* start *
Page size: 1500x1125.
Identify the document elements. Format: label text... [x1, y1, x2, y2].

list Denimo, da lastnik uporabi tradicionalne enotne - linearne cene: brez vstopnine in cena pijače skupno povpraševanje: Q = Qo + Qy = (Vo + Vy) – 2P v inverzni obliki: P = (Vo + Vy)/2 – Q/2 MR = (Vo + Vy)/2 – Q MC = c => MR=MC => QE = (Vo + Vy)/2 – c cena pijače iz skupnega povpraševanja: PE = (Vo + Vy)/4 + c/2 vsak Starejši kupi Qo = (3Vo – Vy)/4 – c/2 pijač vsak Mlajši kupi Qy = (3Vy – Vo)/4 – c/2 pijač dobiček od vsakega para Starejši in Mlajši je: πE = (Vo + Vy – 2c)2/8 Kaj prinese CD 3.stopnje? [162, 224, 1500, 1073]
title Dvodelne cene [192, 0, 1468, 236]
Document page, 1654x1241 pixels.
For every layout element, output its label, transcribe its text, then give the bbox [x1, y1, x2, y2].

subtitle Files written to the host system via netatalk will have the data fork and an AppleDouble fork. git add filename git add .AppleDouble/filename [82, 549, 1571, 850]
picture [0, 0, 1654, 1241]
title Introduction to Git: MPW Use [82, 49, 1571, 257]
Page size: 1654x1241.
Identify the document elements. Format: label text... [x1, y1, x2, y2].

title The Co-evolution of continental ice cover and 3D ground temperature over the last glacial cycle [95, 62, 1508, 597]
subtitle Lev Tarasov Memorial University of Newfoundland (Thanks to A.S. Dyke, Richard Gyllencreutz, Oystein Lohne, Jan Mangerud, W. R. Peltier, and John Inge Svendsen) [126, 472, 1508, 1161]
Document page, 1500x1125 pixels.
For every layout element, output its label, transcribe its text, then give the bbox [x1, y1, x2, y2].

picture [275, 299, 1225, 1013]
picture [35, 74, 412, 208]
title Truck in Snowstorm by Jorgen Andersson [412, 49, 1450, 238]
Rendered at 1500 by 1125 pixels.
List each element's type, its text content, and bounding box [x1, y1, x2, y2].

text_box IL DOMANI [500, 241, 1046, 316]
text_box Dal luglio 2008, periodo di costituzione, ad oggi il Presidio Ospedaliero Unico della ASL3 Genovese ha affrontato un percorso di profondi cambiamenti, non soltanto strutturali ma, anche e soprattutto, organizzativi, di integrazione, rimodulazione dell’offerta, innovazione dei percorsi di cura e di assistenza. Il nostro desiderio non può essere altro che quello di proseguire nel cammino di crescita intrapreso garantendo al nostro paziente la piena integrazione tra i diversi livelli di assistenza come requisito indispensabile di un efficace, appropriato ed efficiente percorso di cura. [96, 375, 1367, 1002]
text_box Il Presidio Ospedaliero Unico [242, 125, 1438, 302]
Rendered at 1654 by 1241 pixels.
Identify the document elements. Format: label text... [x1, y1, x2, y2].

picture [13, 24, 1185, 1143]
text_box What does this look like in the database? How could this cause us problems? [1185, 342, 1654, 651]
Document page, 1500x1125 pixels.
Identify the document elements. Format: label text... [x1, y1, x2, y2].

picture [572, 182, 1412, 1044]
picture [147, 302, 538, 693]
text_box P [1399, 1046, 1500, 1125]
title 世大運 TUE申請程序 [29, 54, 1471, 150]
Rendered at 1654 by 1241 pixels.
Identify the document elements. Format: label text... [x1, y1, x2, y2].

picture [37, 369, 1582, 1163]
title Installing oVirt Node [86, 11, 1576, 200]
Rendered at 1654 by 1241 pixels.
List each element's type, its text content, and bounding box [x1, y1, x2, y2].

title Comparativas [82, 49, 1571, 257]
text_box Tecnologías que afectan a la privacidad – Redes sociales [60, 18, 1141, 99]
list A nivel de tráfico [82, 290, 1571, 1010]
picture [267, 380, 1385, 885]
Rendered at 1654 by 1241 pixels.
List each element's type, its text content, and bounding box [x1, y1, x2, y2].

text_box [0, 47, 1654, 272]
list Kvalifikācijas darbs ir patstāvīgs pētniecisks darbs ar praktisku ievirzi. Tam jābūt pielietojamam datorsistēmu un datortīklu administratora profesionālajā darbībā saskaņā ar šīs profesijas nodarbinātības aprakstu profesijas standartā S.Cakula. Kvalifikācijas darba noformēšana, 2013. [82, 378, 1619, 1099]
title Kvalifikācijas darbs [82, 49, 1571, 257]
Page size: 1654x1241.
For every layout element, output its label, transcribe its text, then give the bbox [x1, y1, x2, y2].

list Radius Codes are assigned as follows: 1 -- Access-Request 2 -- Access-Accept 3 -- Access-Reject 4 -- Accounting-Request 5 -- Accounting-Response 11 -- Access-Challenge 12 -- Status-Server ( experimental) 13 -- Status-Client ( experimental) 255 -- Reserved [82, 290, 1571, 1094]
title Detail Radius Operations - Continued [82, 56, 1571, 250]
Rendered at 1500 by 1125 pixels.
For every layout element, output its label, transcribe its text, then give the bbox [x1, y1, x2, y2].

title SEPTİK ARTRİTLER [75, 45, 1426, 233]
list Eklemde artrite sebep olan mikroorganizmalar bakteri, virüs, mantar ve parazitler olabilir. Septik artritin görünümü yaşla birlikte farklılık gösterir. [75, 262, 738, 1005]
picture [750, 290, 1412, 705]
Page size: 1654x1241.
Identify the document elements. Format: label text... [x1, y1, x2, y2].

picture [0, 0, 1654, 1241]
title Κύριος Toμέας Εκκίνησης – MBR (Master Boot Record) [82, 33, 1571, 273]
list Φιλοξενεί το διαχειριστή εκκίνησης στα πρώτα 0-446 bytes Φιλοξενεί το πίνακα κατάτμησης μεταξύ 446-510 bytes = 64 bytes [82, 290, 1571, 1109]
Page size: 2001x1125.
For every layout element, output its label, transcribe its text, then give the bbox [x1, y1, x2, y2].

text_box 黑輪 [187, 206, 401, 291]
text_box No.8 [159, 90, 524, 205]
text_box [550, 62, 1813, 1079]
* end *
Instruction:
Copy out the listing from the line containing "Page size: 2001x1125." through its final line, both ends included, character for character.

Reply:
Page size: 2001x1125.
For every layout element, output its label, transcribe its text, then give the bbox [x1, y1, x2, y2].

text_box 黑輪 [187, 206, 401, 291]
text_box No.8 [159, 90, 524, 205]
text_box [550, 62, 1813, 1079]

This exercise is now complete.